··· Excerpt ···

Count Number of Homogenous Substrings

Code

MOD = 10**9 + 7
 
def countHomogenous(s):
    n = len(s)
    count = 0
    slow, fast = 0, 0
 
    while fast < n:
        if s[fast] != s[slow]:
            count += (fast - slow) * (fast - slow + 1) // 2
            count %= MOD
            slow = fast
        fast += 1
 
    count += (fast - slow) * (fast - slow + 1) // 2
    count %= MOD
 
    return count
 
# Test cases
s1 = "abbcccaa"
s2 = "xy"
s3 = "zzzzz"
print(countHomogenous(s1))  # Output: 13
print(countHomogenous(s2))  # Output: 2
print(countHomogenous(s3))  # Output: 15
 

Attempt 1

• If all characters of a string a same.
• Here Fast & Slow Pointers Algorithm can be used but how to decide the number, lets say if slow and fast pointer are same then +2 store this value and do +1 in that and then add that to the main sum?
• Q. When do you gettime_limit_exceeded error?
• TC: n
• Q. Why is remainder of count with MOD required?

··· Entries supplied ···

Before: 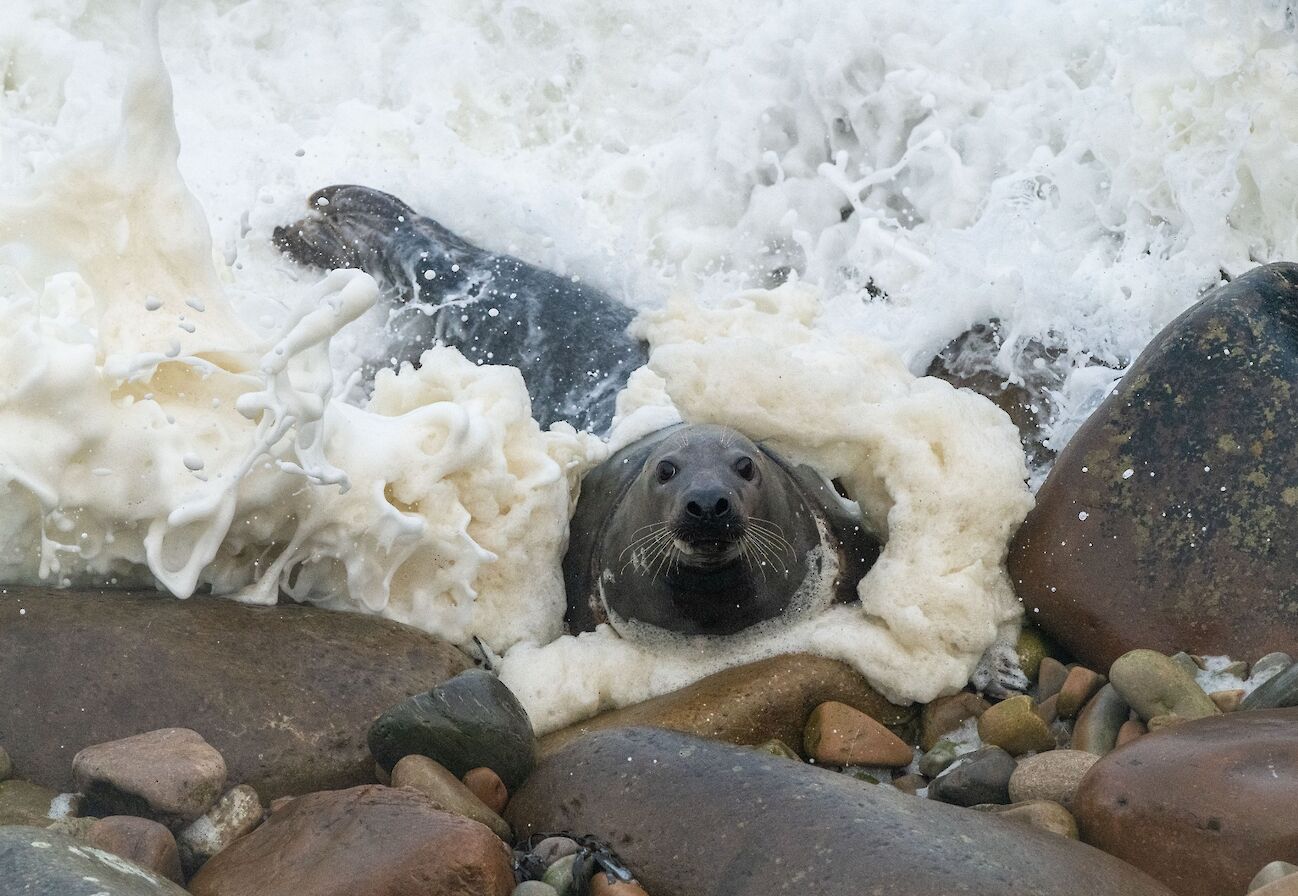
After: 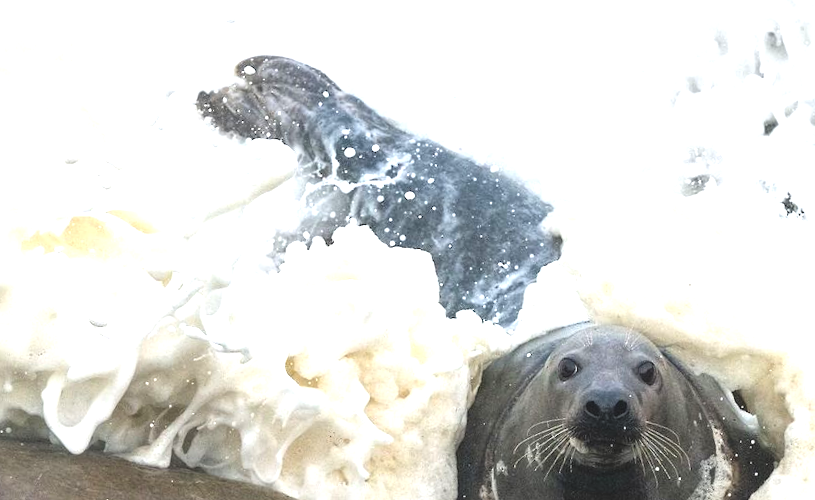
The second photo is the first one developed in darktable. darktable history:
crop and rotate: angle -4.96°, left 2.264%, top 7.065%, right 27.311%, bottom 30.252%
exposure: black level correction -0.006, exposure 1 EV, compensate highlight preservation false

···
··· Entries supplied ···

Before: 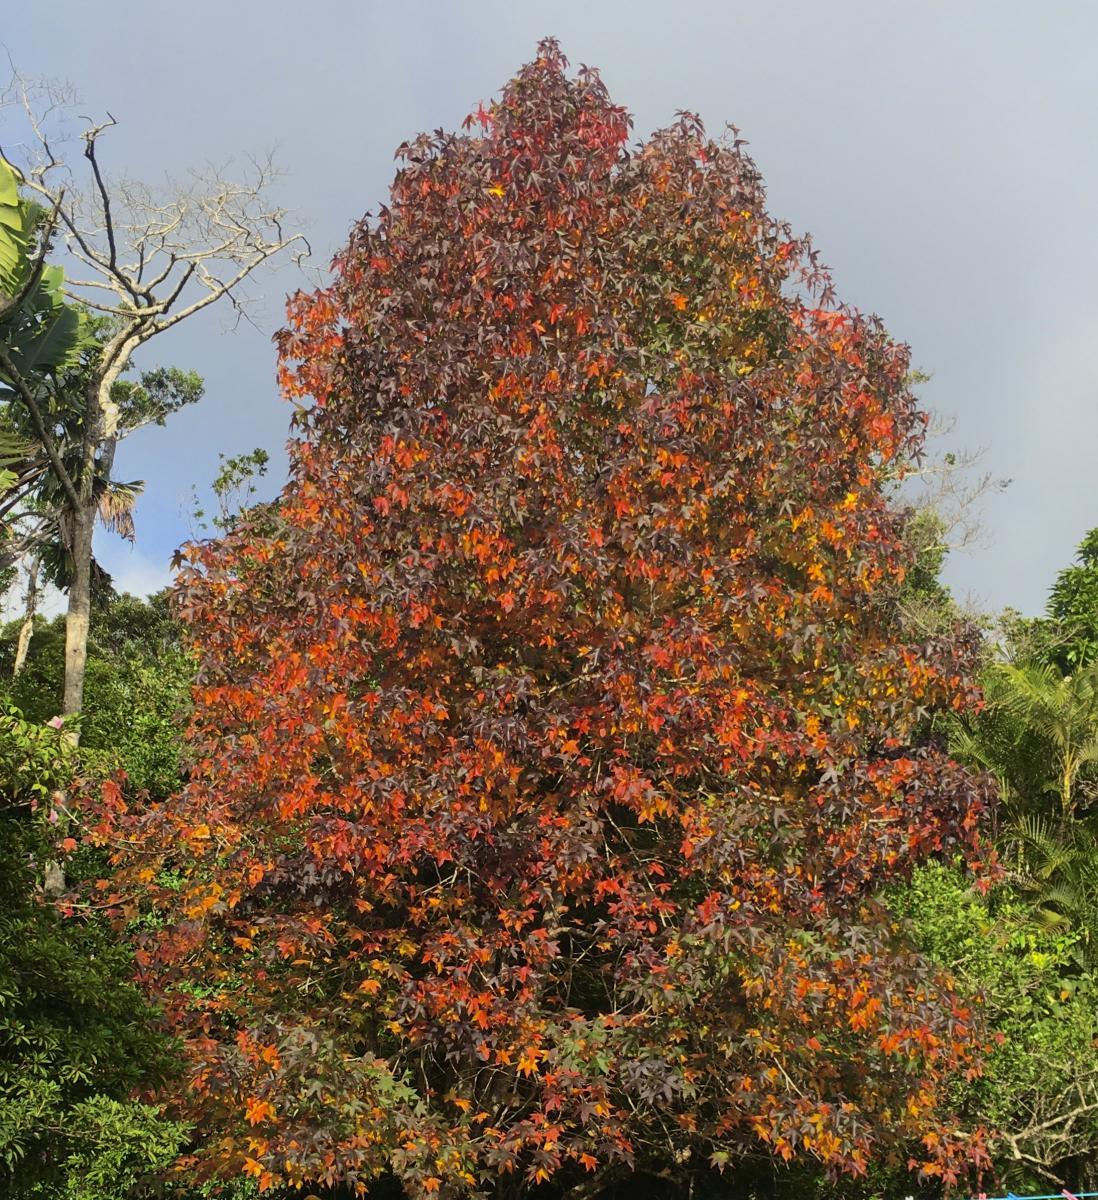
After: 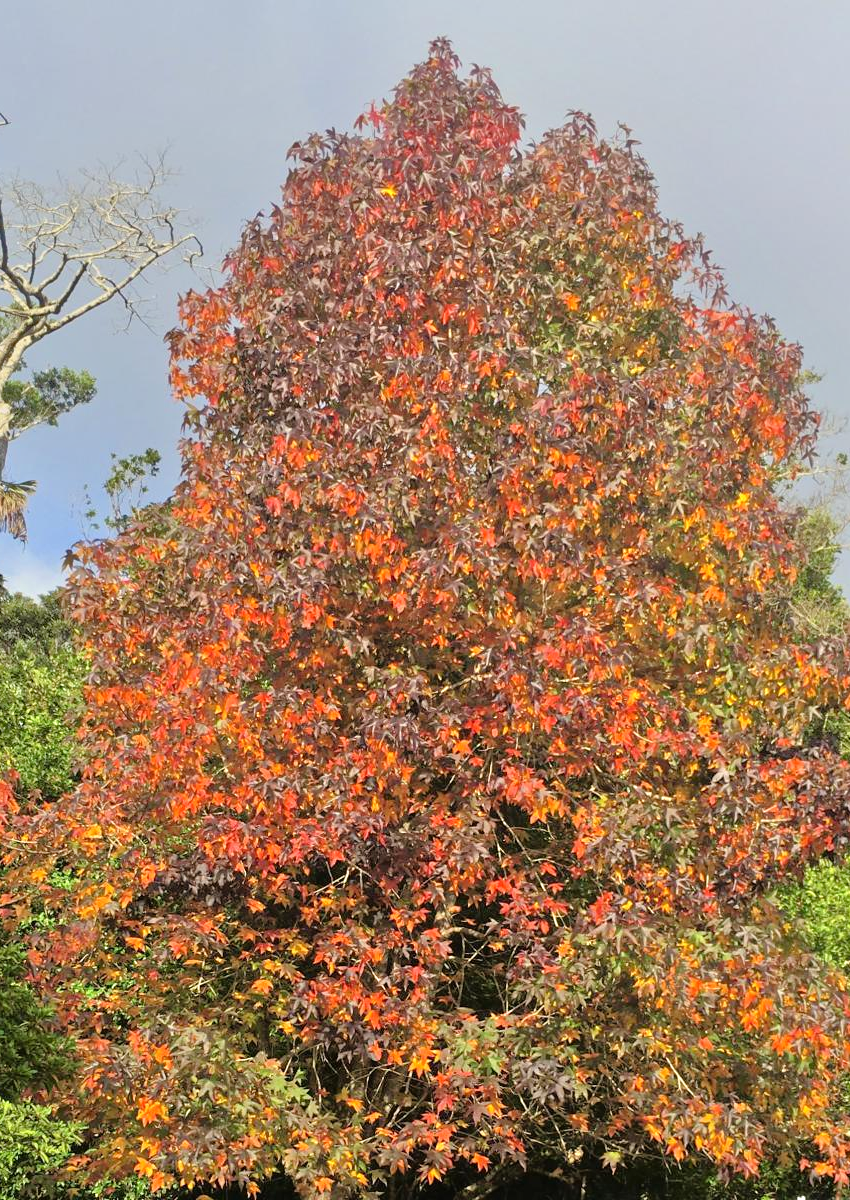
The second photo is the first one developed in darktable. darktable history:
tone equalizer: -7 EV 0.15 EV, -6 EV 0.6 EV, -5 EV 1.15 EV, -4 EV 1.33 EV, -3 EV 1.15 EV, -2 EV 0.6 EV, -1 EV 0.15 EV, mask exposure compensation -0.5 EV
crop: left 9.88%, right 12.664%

···

# Request:
Reproduce the text on counting homogenous substrings in full, with no alterations. The entries above are not required for this work.

# Task response:
Count Number of Homogenous Substrings

Code

MOD = 10**9 + 7
 
def countHomogenous(s):
    n = len(s)
    count = 0
    slow, fast = 0, 0
 
    while fast < n:
        if s[fast] != s[slow]:
            count += (fast - slow) * (fast - slow + 1) // 2
            count %= MOD
            slow = fast
        fast += 1
 
    count += (fast - slow) * (fast - slow + 1) // 2
    count %= MOD
 
    return count
 
# Test cases
s1 = "abbcccaa"
s2 = "xy"
s3 = "zzzzz"
print(countHomogenous(s1))  # Output: 13
print(countHomogenous(s2))  # Output: 2
print(countHomogenous(s3))  # Output: 15
 

Attempt 1

• If all characters of a string a same.
• Here Fast & Slow Pointers Algorithm can be used but how to decide the number, lets say if slow and fast pointer are same then +2 store this value and do +1 in that and then add that to the main sum?
• Q. When do you gettime_limit_exceeded error?
• TC: n
• Q. Why is remainder of count with MOD required?